Contrary to popular belief, cannabis can actually make some people “less cool,” according to researchers at Harvard Community College.
A new report released Thursday from Harvard Community College in Santa Monica, California concludes that smoking cannabis does not make the consumer “cool.” In fact, depending on one’s income, environment, hygiene, and IQ, it can actually make them “less cool.”
The study consisted of 374 test subjects, ranging from ages 12 to 99, who all claimed to smoke cannabis on a regular basis (3+ times a week). They were asked a series of questions including “Why do you smoke?”; “What employable skills do you have?”; and “When was the last time you flossed?” Subjects were also asked to bring in photos of their homes for the researchers to assess.
Dr. Wallaby Frank, lead scientist of the study, told High Times, “The idea came to me while watching Dazed and Confused. Matthew McConaughey’s character says, ‘Say, man, you got a joint?’ to which Mitch responds, ‘No, not on me, man.’ And then at that point, McConaughey says, ‘It’d be a lot cooler if you did.’
“I thought to myself, shouldn’t Matthew McConaughey, who is the epitome of cool, have a joint on him already? So I became wildly fascinated with the idea of ‘cool’ and what it actually meant, specifically in relation to cannabis.”
The process itself was quite simple: Frank and his team of four other professors interviewed the subjects and judged them based on their answers (and overall appearance during the interview).
“Anyone who said they smoke because it’s cool was immediately deemed ‘uncool,’” Frank said. “We also put a big fat red stamp on everyone under the age of 18, because you’re a kid and barely have a brain to begin with.”
Other tell-tale signs of “uncoolness” associated with cannabis consumption include, but are not limited to, making less than $35,000 a year; being more than $10,000 in debt (excluding mortgage); the inability to play the piano; never having traveled outside of one’s country of birth, a diet 60% or more dependent on processed foods; tipping less than 20%; sweaty palms; shaky knees; deciding to start an entire social media account dedicated to guns and weed, guns and shrooms, weed and shrooms (for noneducational purposes only), shrooms and coke, weed and coke, coke and pills, so on and so forth.

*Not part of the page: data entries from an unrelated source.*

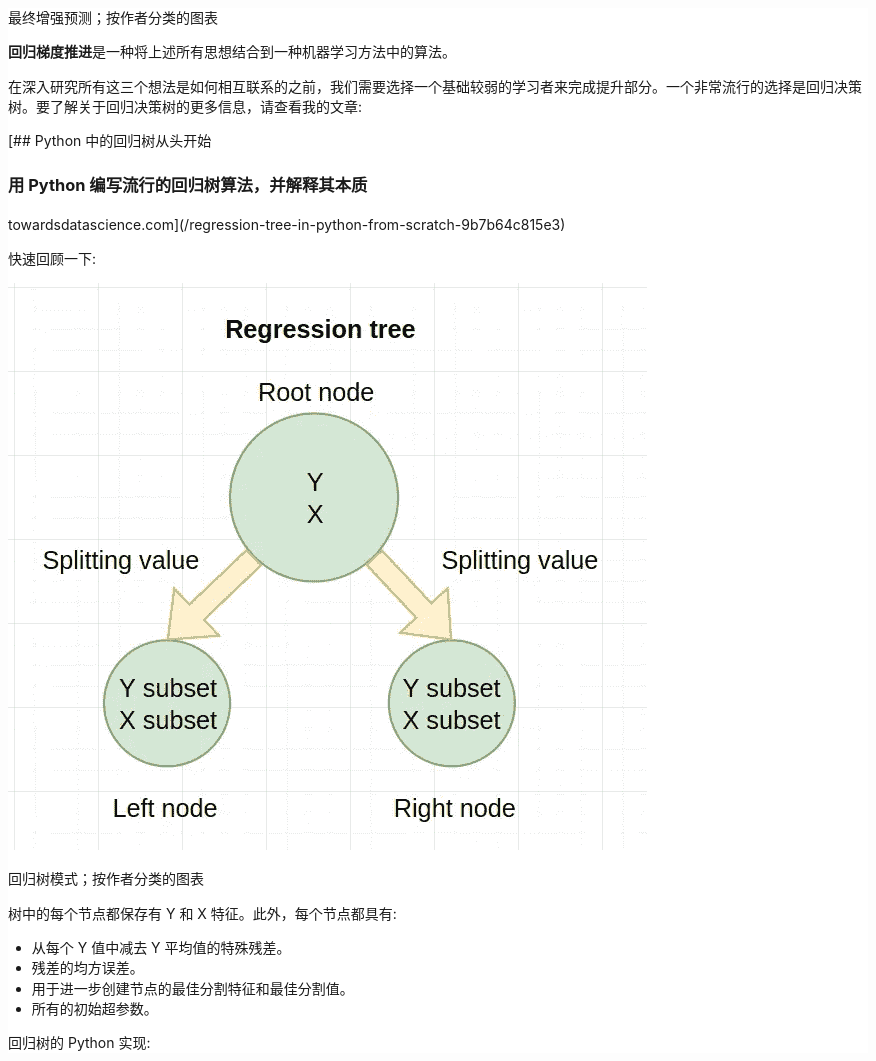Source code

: 最终增强预测；按作者分类的图表

**回归梯度推进**是一种将上述所有思想结合到一种机器学习方法中的算法。

在深入研究所有这三个想法是如何相互联系的之前，我们需要选择一个基础较弱的学习者来完成提升部分。一个非常流行的选择是回归决策树。要了解关于回归决策树的更多信息，请查看我的文章:

[](/regression-tree-in-python-from-scratch-9b7b64c815e3) [## Python 中的回归树从头开始

### 用 Python 编写流行的回归树算法，并解释其本质

towardsdatascience.com](/regression-tree-in-python-from-scratch-9b7b64c815e3) 

快速回顾一下:

![](img/ae075aa1dfe6e31f3c282dca528a40f7.png)

回归树模式；按作者分类的图表

树中的每个节点都保存有 Y 和 X 特征。此外，每个节点都具有:

*   从每个 Y 值中减去 Y 平均值的特殊残差。
*   残差的均方误差。
*   用于进一步创建节点的最佳分割特征和最佳分割值。
*   所有的初始超参数。

回归树的 Python 实现:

“Many people assume that they’re automatically cool just because they consume marijuana,” Jill-Rose Neemoy, another researcher involved in the study said, “but in reality, this is untrue … Do you know who also smokes weed? Narcs.”
Those considered “cool” shared common traits such as punctuality; dark humor (one participant, when asked why she smoked, replied: “Life’s a bitch and then you die”); a true passion for the plant, with all sorts of factoids on cannabinoids, classification, and the industry as a whole.
“This was an incredibly difficult study to measure,” Frank told High Times. “Someone would come in wearing designer clothes, reeking of weed, you know, with a big smile on his face, and my colleagues and I would all be in agreement, oh this guy’s cool… But then we’d ask him a simple question like, ‘When did World War I begin?’ and he’d have no idea, which of course, made him less cool.
“But on the flip side of that,” Frank continued, “someone else would come in dressed like a hippie, with no shoes on and sticks in his beard, but then he’d get to talking about theoretical statistics, free jazz, and endocrinology. By the end, I’d be sitting there wondering who was actually conducting the study, me or him?”
The results were split 50/50; however, the researchers were not satisfied with this conclusion so Dr. Wallaby Frank decided to include himself as the 375th participant.
“[Dr. Frank] is an amazing human,” Neemoy said. “He gets paid more than us, which is cool. We saw photos of his condo, very clean and organized. He’s smart, funny. But in the end, we decided to label him as uncool, simply because judging people based on appearance and whether or not they know when World War I began is probably one of the least cool things you could do.
“To be fair,” Neemoy continued, “Dr. Frank was in total agreement, and had the rest of us participated in the study, we would have found ourselves in the same category.”